Supplied text ▸
##############################

Data Generation – HAdminSim synthesizes hierarchical data at three levels: hospital, physician, and patient. Hospital configurations define operating hours, a time granularity τ (e.g., 15‑minute slots), and a set of nine internal‑medicine specialties. Physician profiles include demographic attributes, variable outpatient working days, and a capacity parameter (patients per hour) that determines how many consecutive τ‑slots a visit occupies. Patient profiles are built from a curated list of 194 disease‑symptom pairs drawn from the NHS health encyclopedia; each disease is labeled with its correct specialty, providing a gold standard for department‑assignment evaluation. Patients are also assigned a diagnostic history flag (with/without prior diagnosis) and one of three scheduling preference types (as‑soon‑as‑possible, after a specific date, or a preferred physician), combined into primary and secondary preferences to reflect real‑world variability.

FHIR Integration – After data synthesis, core FHIR resources (Practitioner, PractitionerRole, Schedule, Slot, Patient, Appointment) are instantiated and uploaded to a simulated Hospital Information System (HIS) via standard GET/POST API calls. Slots, segmented by τ, encode whether a time window is free or busy, forming a shared timetable that agents query and update in real time. This design ensures that any LLM‑driven agent interacts with the same data structures used by actual electronic health record systems, facilitating interoperability across heterogeneous institutions.

Multi‑Agent Workflow – The simulation runs two primary agents: an Administrative Agent that conducts a dialogue‑based intake, extracts demographics, symptoms, and referral information, then decides on the appropriate department using the gold‑label mapping; and a Scheduling Agent that negotiates patient preferences, checks physician capacity, and creates, reschedules, or cancels appointments accordingly. Both agents can invoke auxiliary tools (reasoning, retrieval, or external APIs) to mimic tool‑calling capabilities of modern LLMs. The environment advances a virtual clock, updating Slot states after each patient interaction, thereby reproducing time‑dependent constraints such as physician overload or limited slot availability.

##############################

Items from a dataset ▸
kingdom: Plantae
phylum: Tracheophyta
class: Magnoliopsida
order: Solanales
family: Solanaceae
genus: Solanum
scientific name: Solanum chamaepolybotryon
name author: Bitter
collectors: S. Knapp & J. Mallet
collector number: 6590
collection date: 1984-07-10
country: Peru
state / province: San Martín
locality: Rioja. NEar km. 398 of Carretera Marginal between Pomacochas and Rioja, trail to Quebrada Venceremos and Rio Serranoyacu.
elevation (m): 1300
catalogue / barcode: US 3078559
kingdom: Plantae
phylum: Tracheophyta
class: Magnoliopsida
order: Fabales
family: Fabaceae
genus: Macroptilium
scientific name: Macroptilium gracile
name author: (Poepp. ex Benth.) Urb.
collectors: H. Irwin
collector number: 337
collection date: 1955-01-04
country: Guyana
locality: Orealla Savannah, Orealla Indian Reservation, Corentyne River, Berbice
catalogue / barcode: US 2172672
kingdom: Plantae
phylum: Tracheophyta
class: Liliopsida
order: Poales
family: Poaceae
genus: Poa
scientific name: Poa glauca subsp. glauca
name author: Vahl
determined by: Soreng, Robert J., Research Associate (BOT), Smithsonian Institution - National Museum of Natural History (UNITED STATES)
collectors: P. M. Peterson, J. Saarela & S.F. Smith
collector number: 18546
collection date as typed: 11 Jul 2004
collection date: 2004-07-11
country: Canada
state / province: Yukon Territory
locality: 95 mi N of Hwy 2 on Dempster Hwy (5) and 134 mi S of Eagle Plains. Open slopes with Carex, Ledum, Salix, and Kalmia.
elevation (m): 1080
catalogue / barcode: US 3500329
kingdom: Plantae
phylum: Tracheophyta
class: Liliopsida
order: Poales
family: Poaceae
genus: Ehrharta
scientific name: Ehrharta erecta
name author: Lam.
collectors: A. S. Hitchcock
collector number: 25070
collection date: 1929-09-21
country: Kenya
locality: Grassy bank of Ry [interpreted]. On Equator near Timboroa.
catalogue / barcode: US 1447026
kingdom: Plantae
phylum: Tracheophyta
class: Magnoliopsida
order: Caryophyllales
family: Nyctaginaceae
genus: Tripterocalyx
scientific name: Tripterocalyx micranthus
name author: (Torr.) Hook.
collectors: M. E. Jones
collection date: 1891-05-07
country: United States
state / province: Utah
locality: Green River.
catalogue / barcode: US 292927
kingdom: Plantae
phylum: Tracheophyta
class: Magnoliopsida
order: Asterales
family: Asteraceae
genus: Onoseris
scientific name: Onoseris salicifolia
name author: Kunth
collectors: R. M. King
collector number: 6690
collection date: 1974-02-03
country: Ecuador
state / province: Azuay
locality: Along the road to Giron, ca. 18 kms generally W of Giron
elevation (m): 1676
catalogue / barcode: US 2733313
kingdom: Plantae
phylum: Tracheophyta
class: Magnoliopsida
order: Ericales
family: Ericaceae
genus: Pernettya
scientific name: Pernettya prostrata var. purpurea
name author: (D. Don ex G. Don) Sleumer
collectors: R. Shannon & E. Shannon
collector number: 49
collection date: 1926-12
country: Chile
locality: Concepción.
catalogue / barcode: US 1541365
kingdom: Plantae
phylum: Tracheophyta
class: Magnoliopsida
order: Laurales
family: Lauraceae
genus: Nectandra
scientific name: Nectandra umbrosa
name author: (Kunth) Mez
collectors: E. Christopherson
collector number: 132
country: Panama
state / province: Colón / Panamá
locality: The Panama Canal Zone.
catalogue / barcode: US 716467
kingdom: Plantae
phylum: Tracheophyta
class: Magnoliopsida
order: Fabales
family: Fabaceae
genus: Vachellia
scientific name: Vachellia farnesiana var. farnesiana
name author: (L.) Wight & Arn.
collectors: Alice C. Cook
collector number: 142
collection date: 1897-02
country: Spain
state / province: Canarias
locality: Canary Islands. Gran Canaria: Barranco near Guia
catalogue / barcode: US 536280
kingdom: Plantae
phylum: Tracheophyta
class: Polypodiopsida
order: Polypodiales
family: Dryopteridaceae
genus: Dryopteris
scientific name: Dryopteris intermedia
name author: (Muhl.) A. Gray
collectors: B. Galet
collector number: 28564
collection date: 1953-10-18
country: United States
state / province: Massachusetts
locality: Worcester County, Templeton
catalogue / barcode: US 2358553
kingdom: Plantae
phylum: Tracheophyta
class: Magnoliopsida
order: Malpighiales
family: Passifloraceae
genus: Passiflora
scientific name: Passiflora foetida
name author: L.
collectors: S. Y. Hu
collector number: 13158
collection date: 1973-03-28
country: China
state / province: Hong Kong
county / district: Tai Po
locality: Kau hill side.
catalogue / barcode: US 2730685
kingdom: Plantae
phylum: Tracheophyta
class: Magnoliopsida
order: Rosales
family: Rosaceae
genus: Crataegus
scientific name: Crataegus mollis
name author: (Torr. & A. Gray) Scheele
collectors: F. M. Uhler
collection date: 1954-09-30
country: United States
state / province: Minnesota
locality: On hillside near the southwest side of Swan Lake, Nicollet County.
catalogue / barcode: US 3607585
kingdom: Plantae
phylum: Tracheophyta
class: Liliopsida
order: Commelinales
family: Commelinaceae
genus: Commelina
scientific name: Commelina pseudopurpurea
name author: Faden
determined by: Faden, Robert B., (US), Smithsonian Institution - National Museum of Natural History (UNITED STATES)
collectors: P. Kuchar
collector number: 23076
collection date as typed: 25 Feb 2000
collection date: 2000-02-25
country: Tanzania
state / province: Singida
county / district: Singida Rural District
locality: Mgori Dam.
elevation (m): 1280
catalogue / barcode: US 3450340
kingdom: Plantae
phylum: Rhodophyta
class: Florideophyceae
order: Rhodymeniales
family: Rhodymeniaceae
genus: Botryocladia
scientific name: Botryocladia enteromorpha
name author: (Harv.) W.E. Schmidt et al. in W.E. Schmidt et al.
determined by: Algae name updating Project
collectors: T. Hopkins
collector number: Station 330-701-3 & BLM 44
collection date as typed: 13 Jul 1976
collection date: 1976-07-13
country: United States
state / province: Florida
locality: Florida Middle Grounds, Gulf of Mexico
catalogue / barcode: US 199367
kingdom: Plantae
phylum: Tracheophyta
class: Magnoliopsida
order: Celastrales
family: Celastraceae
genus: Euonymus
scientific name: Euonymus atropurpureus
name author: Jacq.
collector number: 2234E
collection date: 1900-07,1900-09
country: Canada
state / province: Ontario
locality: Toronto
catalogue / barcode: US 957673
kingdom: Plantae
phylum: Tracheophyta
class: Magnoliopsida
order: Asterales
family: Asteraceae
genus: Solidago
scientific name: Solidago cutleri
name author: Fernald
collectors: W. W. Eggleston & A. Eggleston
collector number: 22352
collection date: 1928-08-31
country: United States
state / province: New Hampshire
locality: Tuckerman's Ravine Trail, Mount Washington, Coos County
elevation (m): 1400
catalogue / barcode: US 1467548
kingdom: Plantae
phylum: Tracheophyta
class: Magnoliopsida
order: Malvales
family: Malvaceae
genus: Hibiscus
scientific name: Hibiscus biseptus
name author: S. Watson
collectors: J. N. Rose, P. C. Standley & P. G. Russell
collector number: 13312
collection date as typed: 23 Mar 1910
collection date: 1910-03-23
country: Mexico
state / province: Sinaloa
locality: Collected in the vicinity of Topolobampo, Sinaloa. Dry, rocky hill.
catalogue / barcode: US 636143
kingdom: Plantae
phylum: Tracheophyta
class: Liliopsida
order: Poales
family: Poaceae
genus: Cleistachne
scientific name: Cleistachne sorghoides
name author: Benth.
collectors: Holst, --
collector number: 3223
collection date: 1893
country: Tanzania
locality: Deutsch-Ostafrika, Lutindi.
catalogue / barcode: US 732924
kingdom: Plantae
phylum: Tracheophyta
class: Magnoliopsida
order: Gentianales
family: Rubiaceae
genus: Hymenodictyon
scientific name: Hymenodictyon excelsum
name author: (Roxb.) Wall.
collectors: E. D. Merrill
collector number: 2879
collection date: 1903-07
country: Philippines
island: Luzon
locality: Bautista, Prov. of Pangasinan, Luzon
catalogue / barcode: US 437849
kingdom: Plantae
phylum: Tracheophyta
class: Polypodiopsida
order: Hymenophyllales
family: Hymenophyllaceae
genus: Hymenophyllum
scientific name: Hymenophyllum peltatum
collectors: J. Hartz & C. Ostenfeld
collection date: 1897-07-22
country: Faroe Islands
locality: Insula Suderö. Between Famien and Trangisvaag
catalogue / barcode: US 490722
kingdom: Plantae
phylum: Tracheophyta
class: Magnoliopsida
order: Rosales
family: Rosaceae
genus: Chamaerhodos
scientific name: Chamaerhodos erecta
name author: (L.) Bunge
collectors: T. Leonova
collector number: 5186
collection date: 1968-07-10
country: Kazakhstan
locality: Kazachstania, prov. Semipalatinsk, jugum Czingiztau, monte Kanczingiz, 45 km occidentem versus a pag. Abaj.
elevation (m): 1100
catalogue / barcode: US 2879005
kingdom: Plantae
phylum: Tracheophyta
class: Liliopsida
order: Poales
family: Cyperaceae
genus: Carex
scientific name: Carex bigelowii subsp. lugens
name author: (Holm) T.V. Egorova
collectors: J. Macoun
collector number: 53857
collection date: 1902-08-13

##############################

Required work ▸ From the supplied text, extract the passage between "Multi‑Agent Workflow –" and "limited slot availability.", inclusive.

Written reply ▸
Multi‑Agent Workflow – The simulation runs two primary agents: an Administrative Agent that conducts a dialogue‑based intake, extracts demographics, symptoms, and referral information, then decides on the appropriate department using the gold‑label mapping; and a Scheduling Agent that negotiates patient preferences, checks physician capacity, and creates, reschedules, or cancels appointments accordingly. Both agents can invoke auxiliary tools (reasoning, retrieval, or external APIs) to mimic tool‑calling capabilities of modern LLMs. The environment advances a virtual clock, updating Slot states after each patient interaction, thereby reproducing time‑dependent constraints such as physician overload or limited slot availability.